# [What the task requires]
Write out every record below exactly as it stands, leaving the pictures out.

(Screenshot and code edit data)
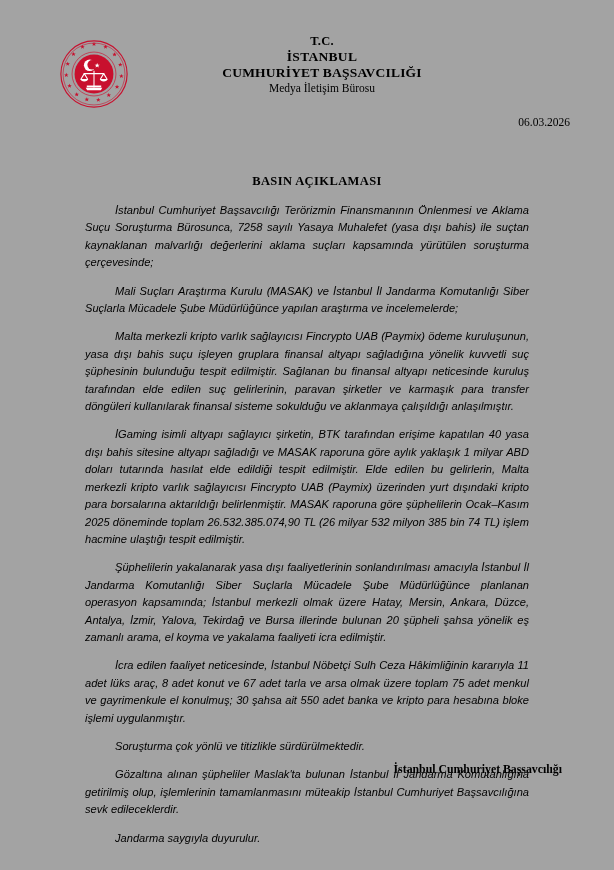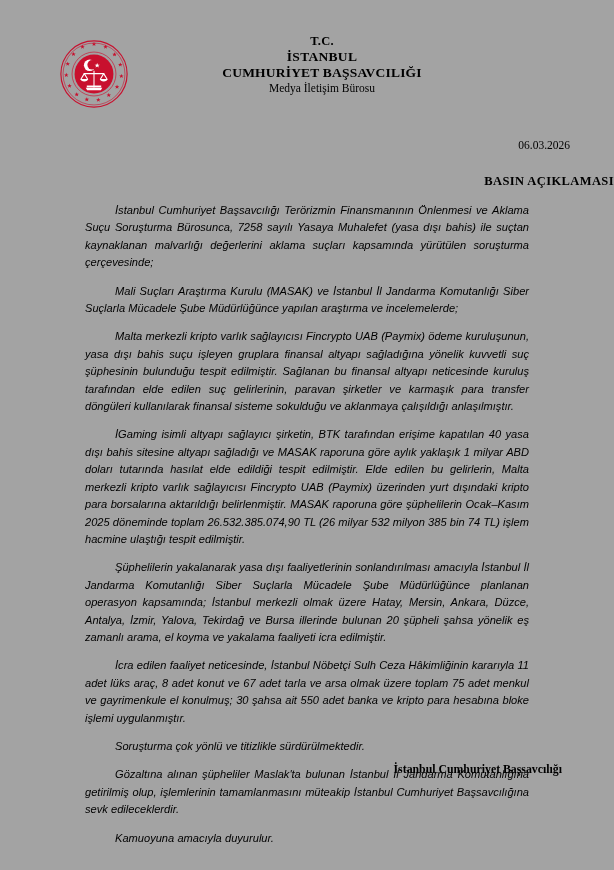--- a/index.html
+++ b/index.html
@@ -65,7 +65,7 @@
   .date-line {
     position: absolute;
     right: 44px;
-    top: 139px;
+    top: 116px;
     font-family: "Liberation Serif", serif;
     font-size: 11.5px;
     color: #000;

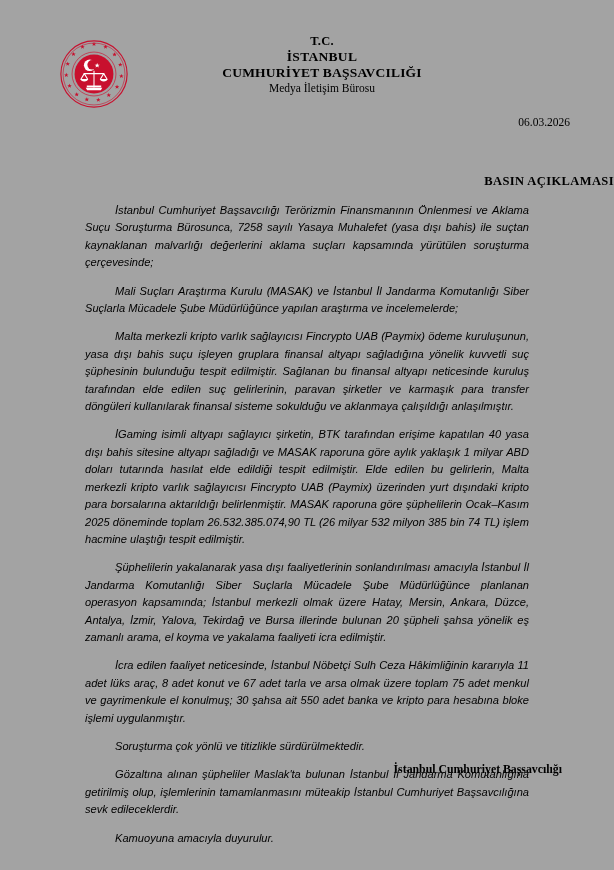--- a/index.html
+++ b/index.html
@@ -77,7 +77,7 @@
     left: 0;
     right: 0;
     top: 174px;
-    text-align: right;
+    text-align: center;
     font-family: "Liberation Serif", serif;
     font-weight: bold;
     font-size: 12.5px;

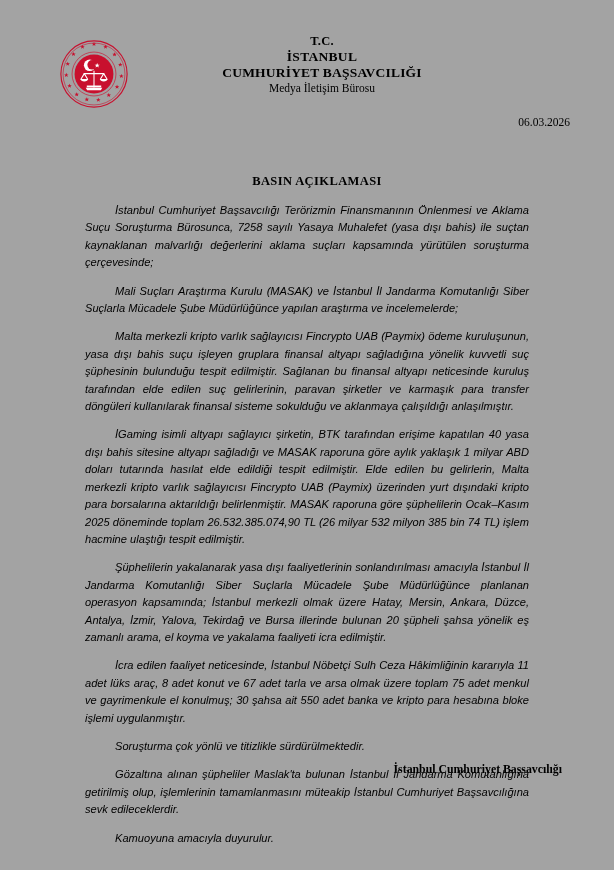--- a/index.html
+++ b/index.html
@@ -200,7 +200,7 @@
     <p class="para">İcra edilen faaliyet neticesinde, İstanbul Nöbetçi Sulh Ceza Hâkimliğinin kararıyla 11 adet lüks araç, 8 adet konut ve 67 adet tarla ve arsa olmak üzere toplam 75 adet menkul ve gayrimenkule el konulmuş; 30 şahsa ait 550 adet banka ve kripto para hesabına bloke işlemi uygulanmıştır.</p>
     <p class="para">Soruşturma çok yönlü ve titizlikle sürdürülmektedir.</p>
     <p class="para">Gözaltına alınan şüpheliler Maslak'ta bulunan İstanbul İl Jandarma Komutanlığına getirilmiş olup, işlemlerinin tamamlanmasını müteakip İstanbul Cumhuriyet Başsavcılığına sevk edileceklerdir.</p>
-    <p class="para">Kamuoyuna amacıyla duyurulur.</p>
+    <p class="para">Jandarma saygıyla duyurulur.</p>
   </div>
 
   <div class="signature">İstanbul Cumhuriyet Başsavcılığı</div>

# [Answer area]
--- a/index.html
+++ b/index.html
@@ -65,7 +65,7 @@
   .date-line {
     position: absolute;
     right: 44px;
-    top: 139px;
+    top: 116px;
     font-family: "Liberation Serif", serif;
     font-size: 11.5px;
     color: #000;

--- a/index.html
+++ b/index.html
@@ -77,7 +77,7 @@
     left: 0;
     right: 0;
     top: 174px;
-    text-align: right;
+    text-align: center;
     font-family: "Liberation Serif", serif;
     font-weight: bold;
     font-size: 12.5px;

--- a/index.html
+++ b/index.html
@@ -200,7 +200,7 @@
     <p class="para">İcra edilen faaliyet neticesinde, İstanbul Nöbetçi Sulh Ceza Hâkimliğinin kararıyla 11 adet lüks araç, 8 adet konut ve 67 adet tarla ve arsa olmak üzere toplam 75 adet menkul ve gayrimenkule el konulmuş; 30 şahsa ait 550 adet banka ve kripto para hesabına bloke işlemi uygulanmıştır.</p>
     <p class="para">Soruşturma çok yönlü ve titizlikle sürdürülmektedir.</p>
     <p class="para">Gözaltına alınan şüpheliler Maslak'ta bulunan İstanbul İl Jandarma Komutanlığına getirilmiş olup, işlemlerinin tamamlanmasını müteakip İstanbul Cumhuriyet Başsavcılığına sevk edileceklerdir.</p>
-    <p class="para">Kamuoyuna amacıyla duyurulur.</p>
+    <p class="para">Jandarma saygıyla duyurulur.</p>
   </div>
 
   <div class="signature">İstanbul Cumhuriyet Başsavcılığı</div>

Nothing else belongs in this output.